*WORK REQUEST*: Each line of the records below that contains "pursue" needs to be copied.

(Beginning of RECORD SET)

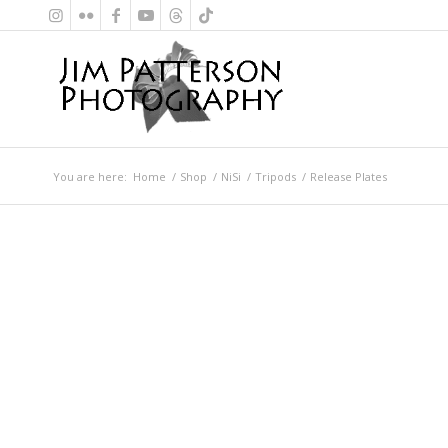
You are here:
Home
/
Shop
/
NiSi
/
Tripods
/
Release Plates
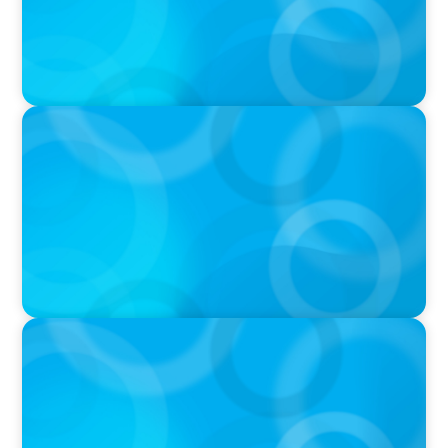
IN THE MEDIA
Unilever joins Big Food shake-up
IN THE MEDIA
Big Food’s race to reinvent as market shifts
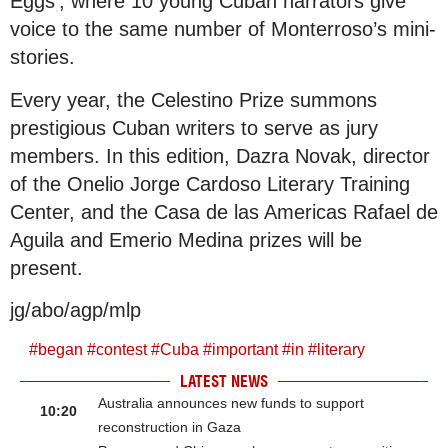
Eggs’, where 10 young Cuban narrators give
voice to the same number of Monterroso’s mini-
stories.
Every year, the Celestino Prize summons
prestigious Cuban writers to serve as jury
members. In this edition, Dazra Novak, director
of the Onelio Jorge Cardoso Literary Training
Center, and the Casa de las Americas Rafael de
Aguila and Emerio Medina prizes will be
present.
jg/abo/agp/mlp
#
began
#
contest
#
Cuba
#
important
#
in
#
literary
LATEST NEWS
Australia announces new funds to support
10:20
reconstruction in Gaza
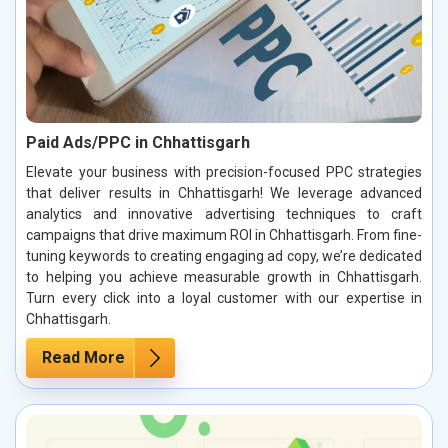
Paid Ads/PPC in Chhattisgarh
Elevate your business with precision-focused PPC strategies
that deliver results in Chhattisgarh! We leverage advanced
analytics and innovative advertising techniques to craft
campaigns that drive maximum ROI in Chhattisgarh. From fine-
tuning keywords to creating engaging ad copy, we’re dedicated
to helping you achieve measurable growth in Chhattisgarh.
Turn every click into a loyal customer with our expertise in
Chhattisgarh.
Read More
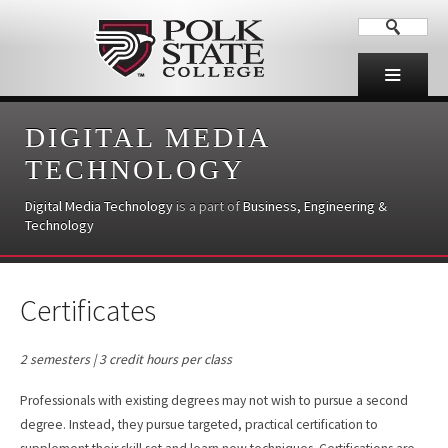
DIGITAL MEDIA
TECHNOLOGY
Digital Media Technology
is a part of
Business, Engineering &
Technology
Certificates
2 semesters | 3 credit hours per class
Professionals with existing degrees may not wish to pursue a second
degree. Instead, they pursue targeted, practical certification to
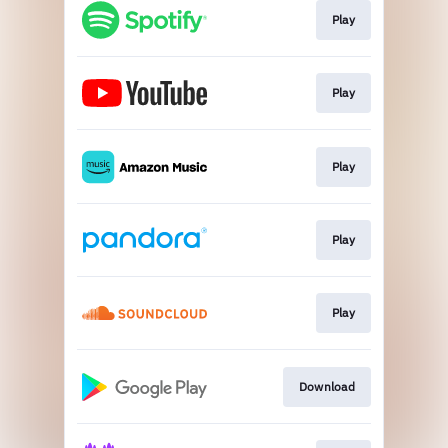
Play
Play
Play
Play
Play
Download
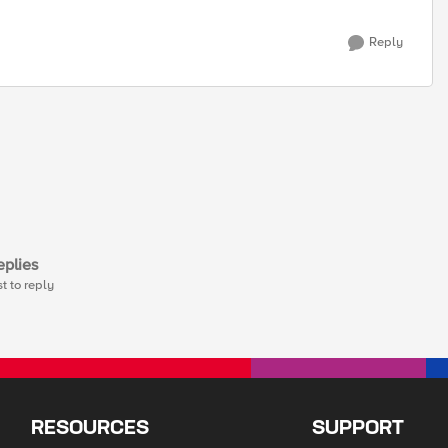
Reply
plies
st to reply
RESOURCES
SUPPORT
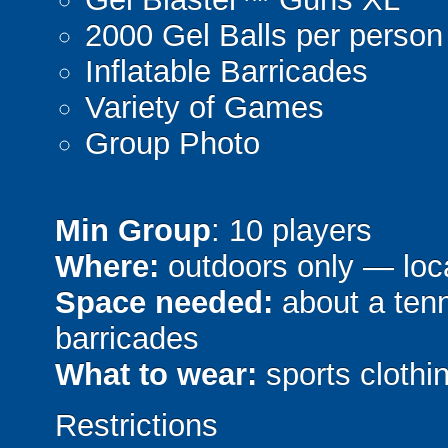
2000 Gel Balls per person
Inflatable Barricades
Variety of Games
Group Photo
Min Group
: 10 players
Where:
outdoors only — loca
Space needed:
about a tenni
barricades
What to wear:
sports clothin
Restrictions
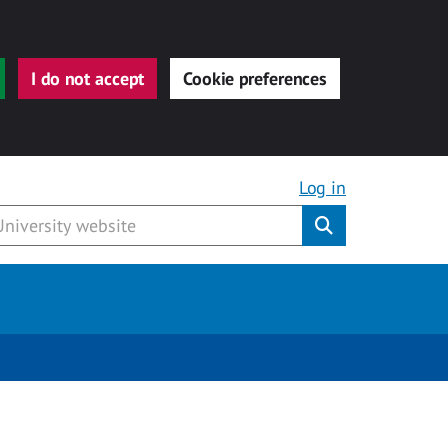
I do not accept
Cookie preferences
Log in
Submit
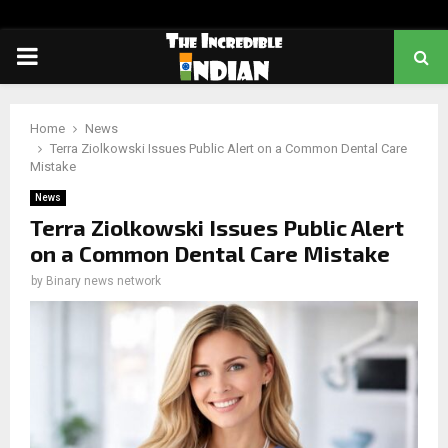
PRIMARY
MENU
Home
News
Terra Ziolkowski Issues Public Alert on a Common Dental Care
Mistake
News
Terra Ziolkowski Issues Public Alert
on a Common Dental Care Mistake
by
Binary news network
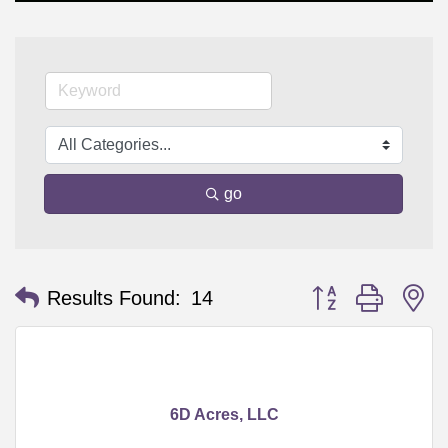
go
Button group with n
Results Found:
14
6D Acres, LLC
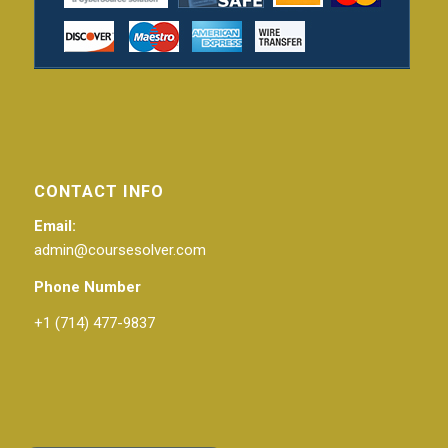
CONTACT INFO
Email:
admin@coursesolver.com
Phone Number
+1 (714) 477-9837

(End of RECORD SET)

*ANSWER BOX*:
Professionals with existing degrees may not wish to pursue a second
degree. Instead, they pursue targeted, practical certification to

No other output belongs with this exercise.